One of the local finalist teams, Harries and Heder, attended the Tuesday meeting to listen to the public’s questions and suggestions. Heder observed dryly that for most of the meeting he was the only man in the room. As the forum wrapped up, Heder was joined by Marlin Kann, a teacher at the high school co-leading a #HerStory curriculum in parallel with the centennial events and programming initiative from the “Women Vote 100” Committee. Led by councillor E. Denise Simmons, the centennial events committee kicked off its series in September with a panel discussion on women’s voting rights called “Claiming Our Seats.”

Path to public art

A June 2018 council policy order set the public art commission in motion; in April the council appropriated $300,000 for the commission winner to cover all expenses, including design, materials, fabrication, installation and travel. Each of the finalist teams will get $2,000 in compensation for their conceptual proposal and presentation.

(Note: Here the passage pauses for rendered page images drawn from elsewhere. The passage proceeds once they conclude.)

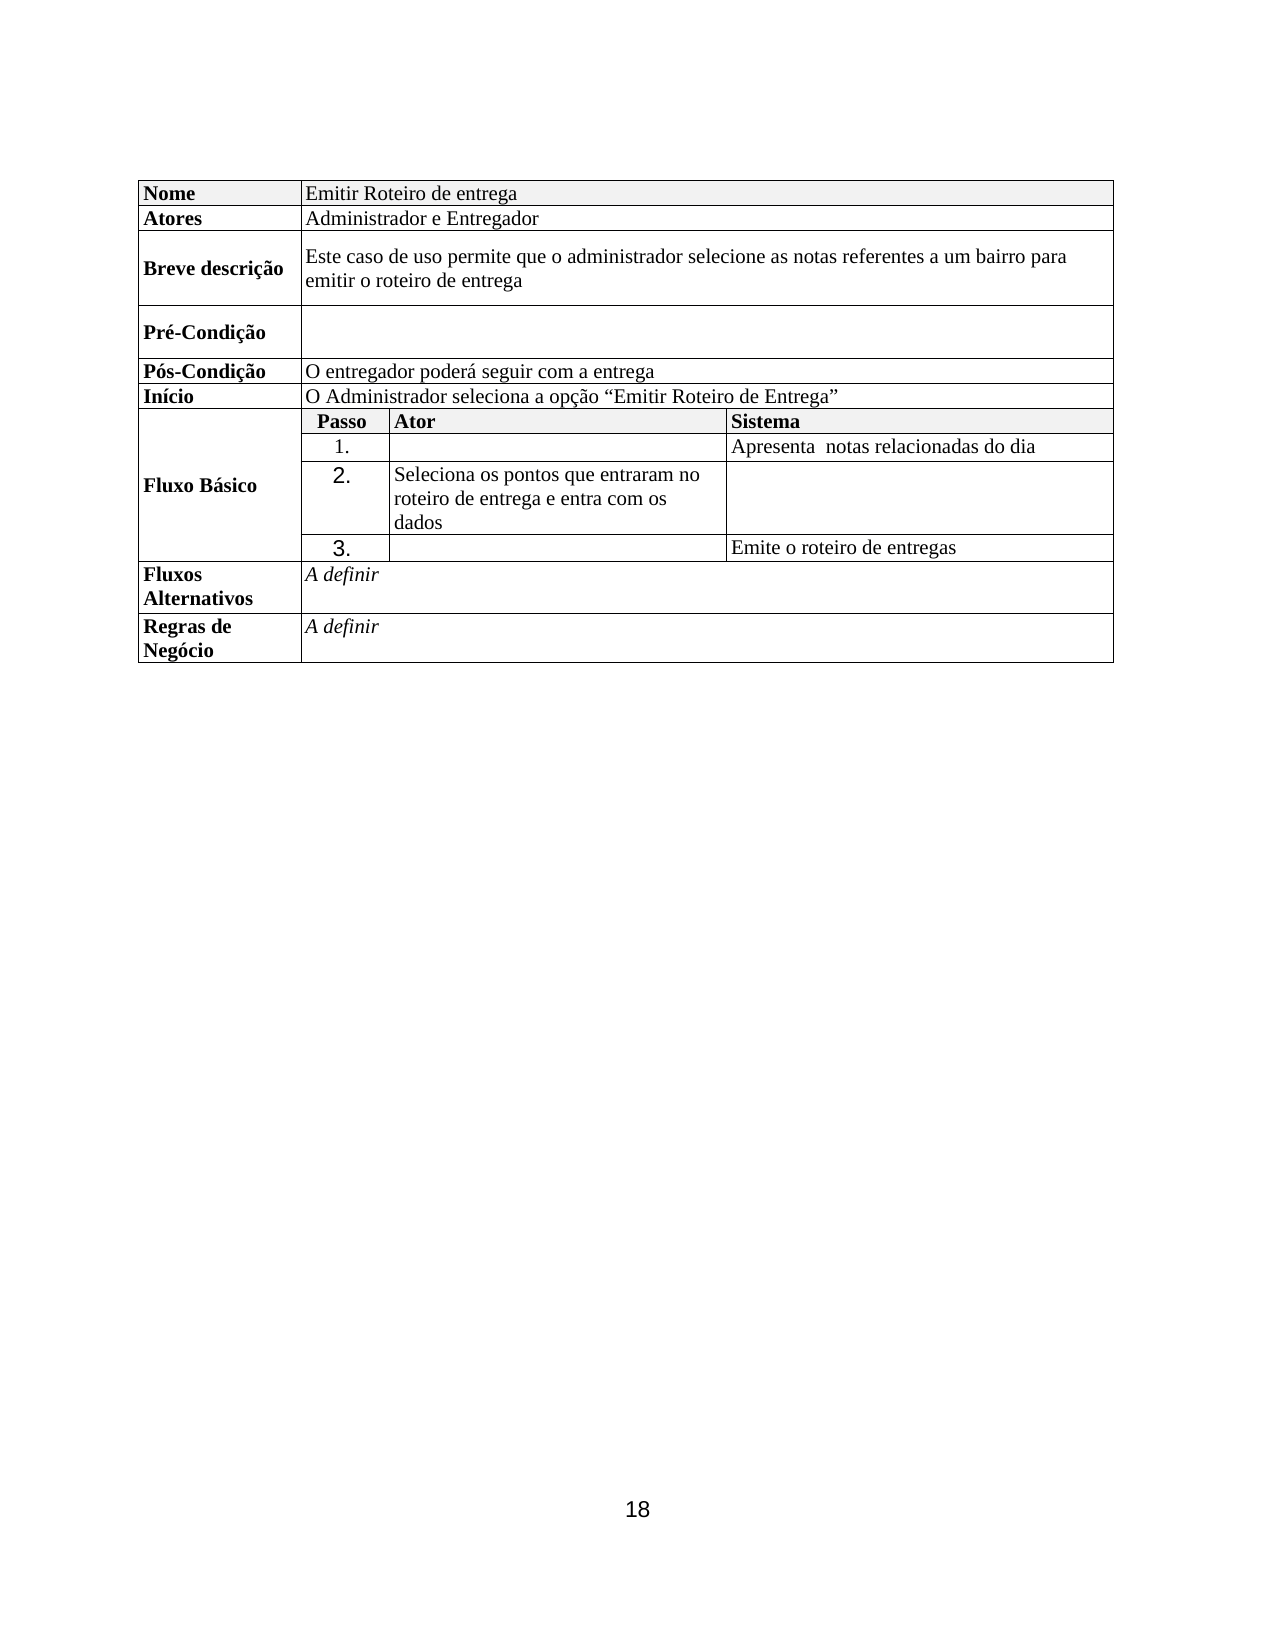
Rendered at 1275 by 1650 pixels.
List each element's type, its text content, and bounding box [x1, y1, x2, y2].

table_cell Sistema [727, 409, 1113, 433]
table_cell Ator [390, 409, 726, 433]
table_cell 3. [302, 535, 389, 561]
table_cell [390, 434, 726, 461]
table_cell Atores [139, 206, 301, 230]
table_cell Pré-Condição [139, 306, 301, 358]
table_header Emitir Roteiro de entrega [302, 181, 1113, 205]
table_cell 2. [302, 462, 389, 534]
table_cell Administrador e Entregador [302, 206, 1113, 230]
table_cell [727, 462, 1113, 534]
table_cell A definir [302, 562, 1113, 613]
table_cell Apresenta notas relacionadas do dia [727, 434, 1113, 461]
table_cell Este caso de uso permite que o administrador selecione as notas referentes a um bairro para emitir o roteiro de entrega [302, 231, 1113, 305]
table_cell 1. [302, 434, 389, 461]
table_cell O Administrador seleciona a opção “Emitir Roteiro de Entrega” [302, 384, 1113, 408]
table_header Nome [139, 181, 301, 205]
table_cell Fluxos Alternativos [139, 562, 301, 613]
table_cell [390, 535, 726, 561]
table_cell Fluxo Básico [139, 409, 301, 561]
table_cell [302, 306, 1113, 358]
table_cell Início [139, 384, 301, 408]
table_cell Passo [302, 409, 389, 433]
table_cell Emite o roteiro de entregas [727, 535, 1113, 561]
table_cell A definir [302, 614, 1113, 662]
table_cell Pós-Condição [139, 359, 301, 383]
table_cell Regras de Negócio [139, 614, 301, 662]
table_cell O entregador poderá seguir com a entrega [302, 359, 1113, 383]
table_cell Seleciona os pontos que entraram no roteiro de entrega e entra com os dados [390, 462, 726, 534]
table_cell Breve descrição [139, 231, 301, 305]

The finalists will attend the next community meeting, from 6 to 8 p.m. Feb. 12 at the Citywide Senior Center, 806 Massachusetts Ave., Central Square. They must submit their final proposals by April 13 and present them informally at a community forum April 29. The proposal materials will be displayed publicly between mid-April and mid-May. A to-be-named selection committee will make the final choice following a formal public presentation by the artists May 13. 

There will be a public celebration of the winning proposal in late August to mark the ratification of the 19th Amendment on Aug. 18, 1920. Fabrication and installation of the art is expected to take about two years.